Il Ricordo di Samp-Cagliari 3-1: La partita della promozione

Il Ricordo di Samp-Cagliari 3-1: La partita della promozione TUTTOmercatoWEB.com
sabato 25 aprile 2009, 09:00Una Regina sotto i Riflettori
di Stefano Orengo
Quando Flachi e Bazzani ci riportarono in Serie A nel 2003

Sono passati quasi sei anni da quel 17 Maggio 2003, uno di quei giorni che rimarrano per sempre nella storia della Sampdoria: quel sabato sera primaverile si giocava infatti Sampdoria-Cagliari, il match che valeva il ritorno in Serie A dopo 4 anni di purgatorio cadetto. La partita della matematica promozione insomma, una promozione già accarezzata il lunedì prima a Terni contro la Ternana, ma un gol di Zaniolo (a pareggiare il vantaggio blucerchiato di Colombo) aveva di fatto rimandato i festeggiamenti di una settimana, proprio per la partita contro i sardi.


Meglio così forse, vivere quel momento magico nell’atmosfera di Marassi, con la Sud vestita a festa come per le migliori occasioni, ha avuto sicuramente un altro sapore, come il degno finale di una favola durata tutta una stagione, con la cavalcata trionfale che ha raggiunto il suo culmine proprio quel giorno, in quella quart’ultima giornata del campionato di Serie B 2002/03.

Davanti a un pubblico di oltre 35000 persone (15132 abbonati), la Sampdoria batte il Cagliari 3-1. “Flachi spinge la Samp in A”, questo il titolo del giorno dopo sulla Gazzetta dello Sport, proprio il numero 10 fu infatti uno dei protagonisti della partita con una doppietta, che nel primo tempo aveva incanalato la partita verso binari ben precisi: il primo gol realizzato da vero attaccante con un tocco di interno destro al volo ad insaccare un cross di Volpi; il secondo di pura classe e tecnica, con uno splendido dribbling ad aggirare il portiere Pantanelli e depositare in rete, proprio sul finire di tempo. Una favola davvero, a chiudere il cerchio iniziato l’anno prima proprio con Flachi, che a suon di gol aveva salvato l’anno prima la squadra dal baratro della Serie C. Quando si dice che esiste un Dio nel calcio, lo si vede proprio da queste piccole cose; il salvatore dell’anno prima, match-winner della partita della promozione.

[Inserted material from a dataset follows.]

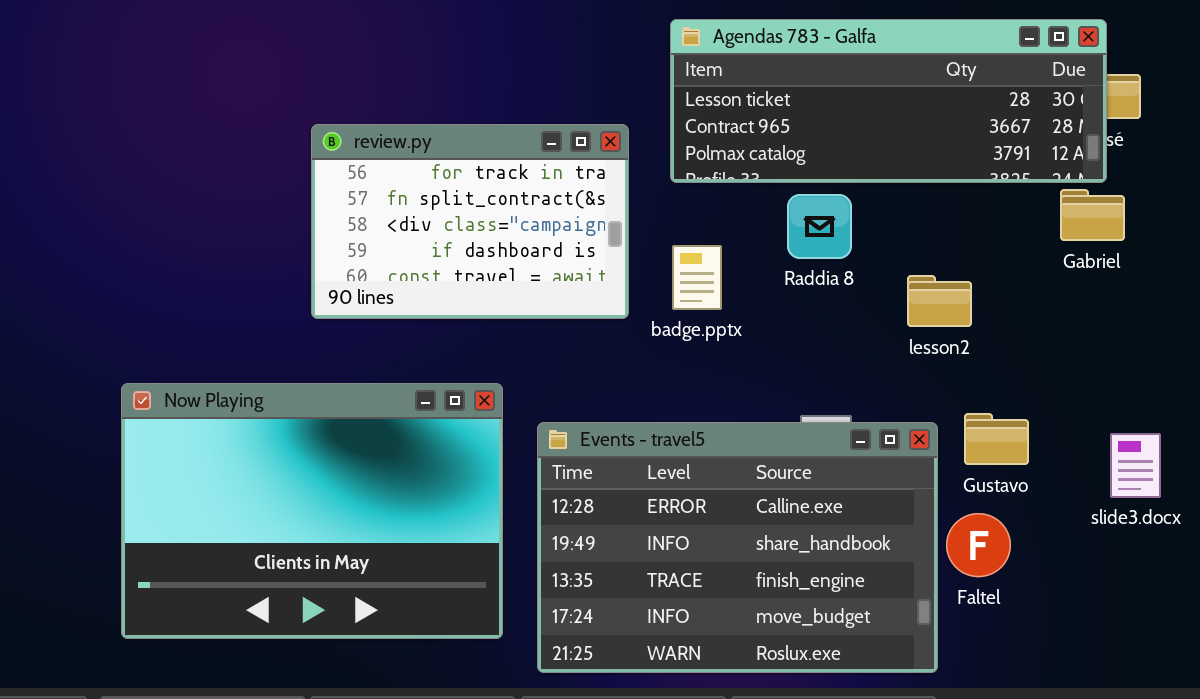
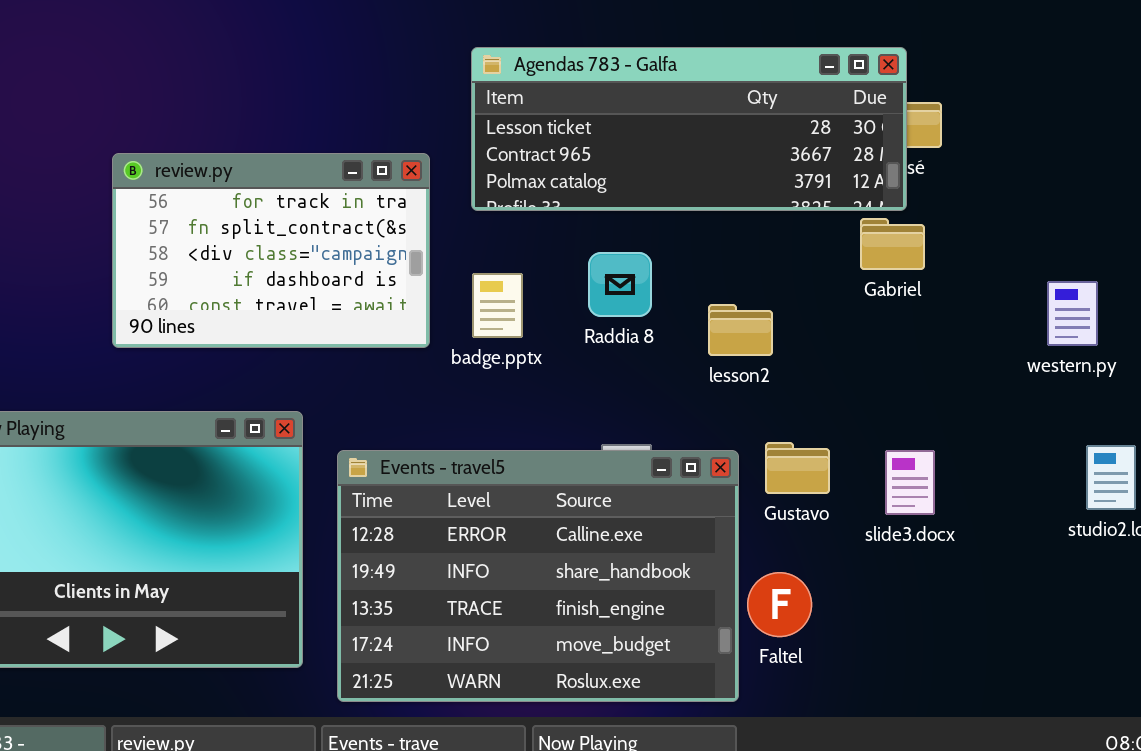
Raddia 8: [787,194,852,259] -> [588,252,652,317], moved
slide3.docx: [1110,433,1161,498] -> [885,450,935,515], moved
Faltel: [946,513,1011,577] -> [747,572,812,637], moved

Calma però. Come usava dire il Trap, “non dire gatto se non ce l’hai nel sacco” e con un secondo tempo ancora da giocare, non c’è nulla da dare per scontato: infatti il Cagliari non ci sta a fare solo da sparring partner a questa grande Samp, e al quarto d’ora della ripresa riesce ad accorciare con Suazo, che lanciato in velocità realizza battendo Turci il gol che sembra riaprire la partita. Perché sembra? Perché la Samp non demorde, rischia, soffre, ma poi continua a giocare, con la forza delle grandi squadre che vogliono condurre in porto l’obiettivo della vittoria chiudendo la partita con un altro gol, il gol della sicurezza, che arriverà a sei minuti dal novantesimo: a realizzarlo sarà Bazzani, che raggiunge così quota sedici in campionando a coronamento una stagione fantastica, per lui come per tutta la squadra.


Alla rete dell’ariete blucerchiato si scatena poi la festa sia in campo che sugli spalti e gli ultimi minuti sono l’apoteosi di un campionato da incorniciare, con la promozione raggiunta con tre giornate di anticipo; il primo tassello dell’Era Garrone è completato, il tassello di un ciclo che proprio in questi giorni ha raggiunto forse il suo punto più alto, a sei anni di distanza, con la finale di Coppa Italia raggiunta quest'anno con le unghie e coi denti.


Di quella squadra che tornò in A, oggi è rimasto solo Angelo Palombo: allora giovane semi-esordiente, oggi capitano e leader indiscusso del centrocampo della Samp. Adesso anche se tutti gli altri nomi dei nostri eroi sono cambiati, lo spirito è rimasto lo stesso: lo spirito di una squadra che ha voglia di vincere per raggiungere l’obiettivo, e possiamo solo augurarci che questo obiettivo venga centrato.